For Samira Safadi (Germany), being Palestinian means sumud—resistance. For Helene Furani (US), “closeness, safety, familiarity, connection, rootedness” give relief from “isolated American suburbia, with its plasticized conviviality, life of ease, and constant social flux.” Ann Saba (US), who has never identified as Christian, learns to pray. It Is not because she converts to a religion but instead because she understands hope more meaningfully, not belief in miracles, but energy deriving from solidarity.
It must be experienced. Thimna Bunte (Germany) realizes “support and solidarity” can be mere busyness “to avoid being helpless.” She faces her own contradictions in Palestine, her anger, and learns compassion instead. Without judgment, she tells of a group of “well-intentioned” US activists who sing “we shall overcome” to Palestinians and of a Palestinian who responds good naturedly with “Old MacDonald had a Farm.” The activists’ anthem, without the pain and sacrifice described in many of these stories, could not and did not resonate in Palestine.

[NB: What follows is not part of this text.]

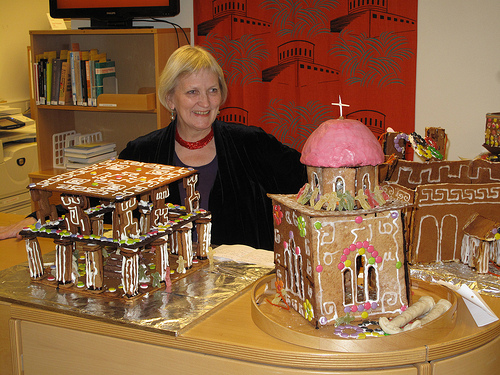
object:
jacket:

Jonathan Cook (UK) describes pain and sacrifice as integral to understanding truth. Palestine’s truth is often distorted, or just erased. It’s because a “narrative of liberal, rational values,” which is a “gross distortion of reality.” Cook was a journalist for the UK paper, The Guardian, thinking his colleagues were the ”wisest, most compassionate people I could imagine.” But he noticed bits of news that did not fit. Living in Nazareth, away from Western journalists, he experienced a “chaotic mix of emotional confusion, depression, and excitement.”
What he lived in Nazareth exposed the failure of that narrative which was, he recognized, one he had lived. He accepts that failure and hence the excitement. He learned in Palestine that “love can only begin” when we understand we’ve been “fed with our mother’s milk” a lie about Western superiority.
Pam Bailey (US) says honestly that she is not exactly sure what is special about Palestine. She speculates that “maybe it’s the strong conflict-honed identity that defines all those who are Palestinian . . . I don’t know.” What she is clear about is that “it feels important to be there and to tell the stories.”
In all the stories, in different ways and from different contexts, gratitude is clear. There is an injustice to be healed, for sure, but as Pam Bailey discovers, it must be healed “for myself” not just for Palestinians. This thought, by itself, shows Palestine has rich lessons for international development theory.